Die Wahrheit: Die Hässlichkeit im Hass
Manchmal ist es sehr fruchtbar, sich bei Ereignissen wie in Chemnitz dem nachrangigen Aspekt der Ästhetik zu widmen, der so nachrangig gar nicht ist.
A uf Facebook schreibt die wunderbare Schauspielerin Nermina Kukic: „Ich sag’s ganz ehrlich: Ich habe bei diesen politischen Dingen, die uns hier so begegnen, auch ganz klar ein ästhetisches Problem.“ Endlich, denke ich, sagt’s mal eine. Es ist alles nicht schön.
Nun ist Ästhetik bei den Dingen, die uns begegnen in Chemnitz oder anderswo, gewiss das geringste Problem. Manchmal ist es aber sehr fruchtbar, das große Ganze in seiner ganzen großen Beschissenheit einfach mal stehen zu lassen – und sich dem nachrangigen Aspekt der Hässlichkeit zu widmen, der so nachrangig gar nicht ist.
Er ist vielmehr wesentlich, also dem Wesen der in Chemnitz und anderswo auftretenden Gestalten eigen. Hass entstellt die menschlichen Züge. Die Rede sei nicht von der Wahl der Drogen, einer offensichtlichen Mischung aus Alkohol und Amphetaminen. Auch nicht von der Bekleidung, den bedruckten Sweatshirts, gebleichten Jeans und tätowierten Kapuzenpullis. Sondern von ganzen Physiognomien.

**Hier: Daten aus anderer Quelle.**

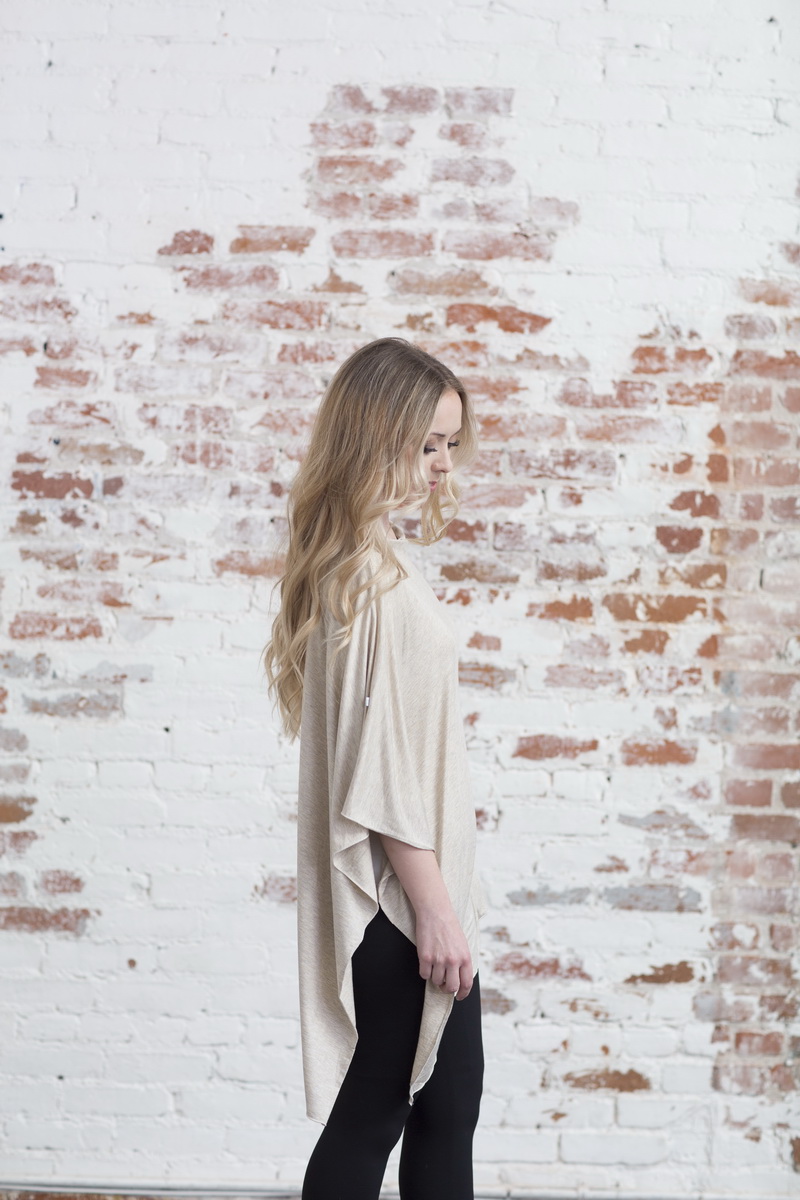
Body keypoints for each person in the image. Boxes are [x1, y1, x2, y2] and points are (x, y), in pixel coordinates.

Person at [263, 337, 486, 1200]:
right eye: (425, 444)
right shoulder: (368, 581)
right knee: (379, 1112)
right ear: (374, 437)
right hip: (402, 902)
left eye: (449, 444)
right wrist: (435, 912)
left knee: (443, 1105)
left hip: (417, 894)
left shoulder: (365, 564)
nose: (442, 465)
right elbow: (379, 774)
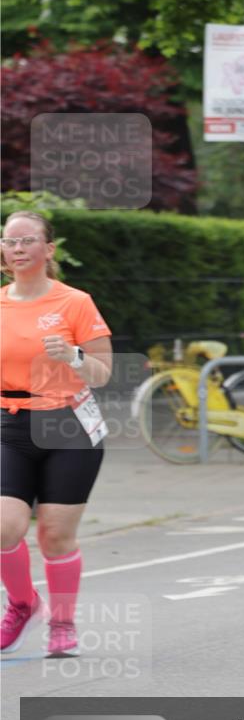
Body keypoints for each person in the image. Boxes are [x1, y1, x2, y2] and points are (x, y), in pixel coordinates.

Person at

Es dominiert dort das Verhuschte und das Fleischereifachgeschäftliche, der Stiernacken und, vor allem, eine tief in die Trillerpfeifengesichter der Zukurzgekommenen eingegrabene und dort seit Jahren vor sich hin glimmende Sehnsucht: „O, wenn ich doch nur könnte, wie ich wollte! Kann ich? Jetzt?“
Kann, wer wirklich ein „besorgter Bürger“ ist, seinen Blick mit Wohlgefallen über diesen dystopischen Mob gleiten lassen und den Wunsch hegen, sich da einzureihen? Bei der AfD selbst geht es etwas anders zu. Auf Wahlkampfveranstaltungen regiert das Adrette, Anständige, Bürgerliche, die eichenrustikale Gediegenheit des Eigenheimfaschismus.

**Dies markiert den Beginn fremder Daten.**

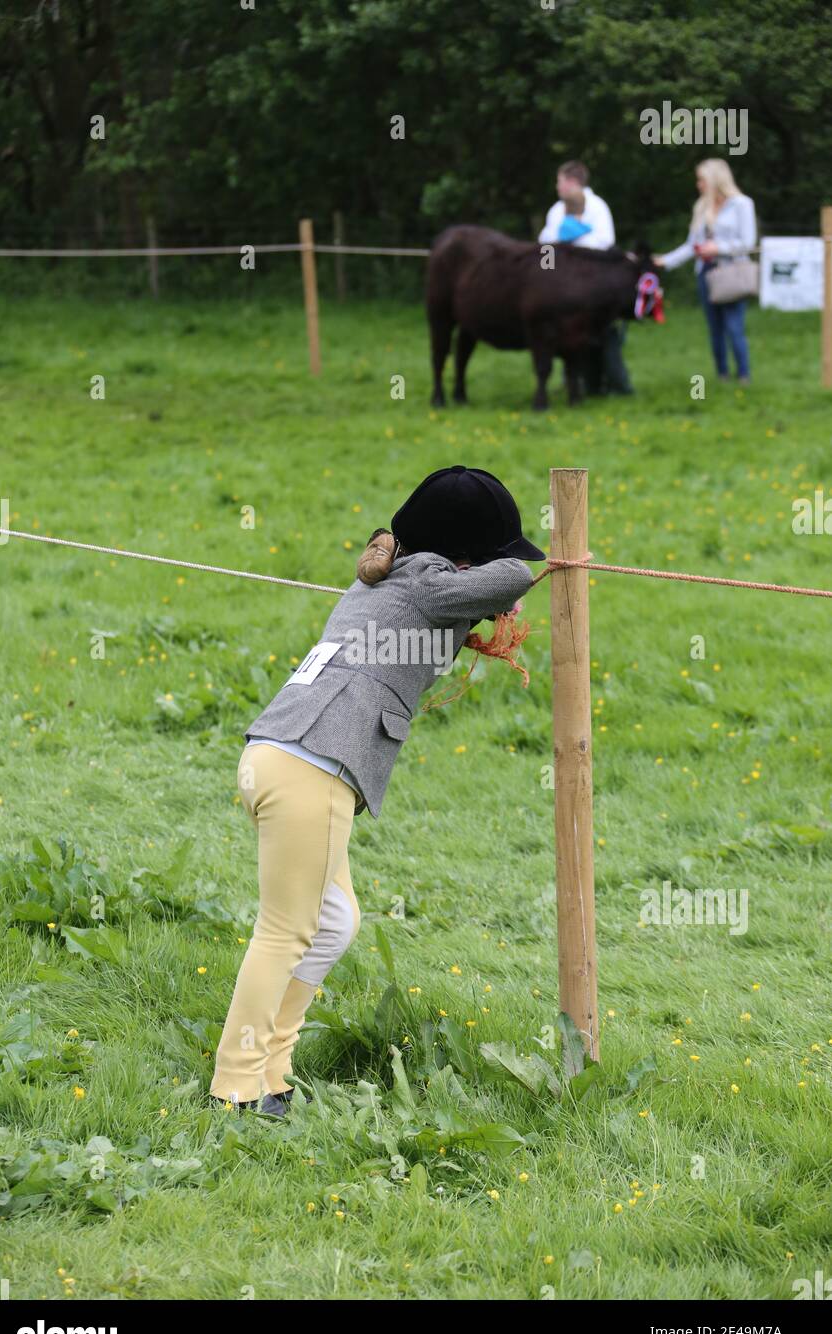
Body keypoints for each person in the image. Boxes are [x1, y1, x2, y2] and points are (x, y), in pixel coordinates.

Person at [209, 466, 546, 1116]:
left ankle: (270, 1074)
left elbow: (494, 580)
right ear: (465, 556)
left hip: (280, 755)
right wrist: (524, 575)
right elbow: (512, 579)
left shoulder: (394, 573)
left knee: (333, 922)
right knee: (286, 929)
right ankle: (234, 1087)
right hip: (314, 764)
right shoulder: (428, 582)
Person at [654, 158, 756, 383]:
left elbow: (748, 242)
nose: (698, 184)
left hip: (730, 274)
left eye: (701, 179)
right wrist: (664, 261)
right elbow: (692, 245)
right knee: (715, 328)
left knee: (733, 326)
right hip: (706, 274)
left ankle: (744, 375)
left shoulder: (742, 204)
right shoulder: (702, 207)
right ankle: (722, 374)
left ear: (714, 179)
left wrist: (718, 248)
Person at [538, 159, 633, 396]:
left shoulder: (597, 207)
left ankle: (613, 382)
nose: (556, 186)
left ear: (571, 182)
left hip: (592, 285)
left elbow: (605, 243)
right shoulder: (556, 210)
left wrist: (571, 242)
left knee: (601, 335)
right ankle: (573, 379)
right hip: (563, 285)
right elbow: (545, 245)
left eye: (559, 181)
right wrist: (547, 272)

Die AfD-Dame trägt jetzt ihr traditionelles Frauenbild spazieren, mit Brosche, Pumps und hochtoupiertem Haupthaar; bei Adipositas versteckt sie sich in einer aufgerüschten Bluse. Junge Frauen gibt es nicht.
Der AfD-Herr hingegen duftet nach Old Spice oder Schäferhund und kommt in Slippern oder Sandalen angeschlurft, man sieht zuerst die eingewachsenen Zehennägel. Bei mehr modischem Bewusstsein ist es ein schlecht sitzender Anzug von C&A, wahlweise auch der lässig-koloniale „Out of Africa“-Look deutschstämmiger Großgrundbesitzer in Namibia.
Junge Männer tragen T-Shirts mit dem Gesicht von Putin drauf, dessen gummimaskenhafte Mimik sie bereits perfekt beherrschen. Alle sehen sie so aus, als hätten sie einbetonierte Leichen im Keller oder noch die Absicht, jemanden einzubetonieren.
Etymologisch wurzelt die Hässlichkeit im Hass, das leuchtet ein. Innerer Hass tritt als äußere Hässlichkeit zutage, vermutlich durch die Poren. Und diese Hässlichkeit ruft, als Abweichung vom Ideal der Schönheit, beim neutralen Betrachter wiederum Hass hervor – und damit neue Hässlichkeit. Ein Teufelskreis. Es ist nicht schön.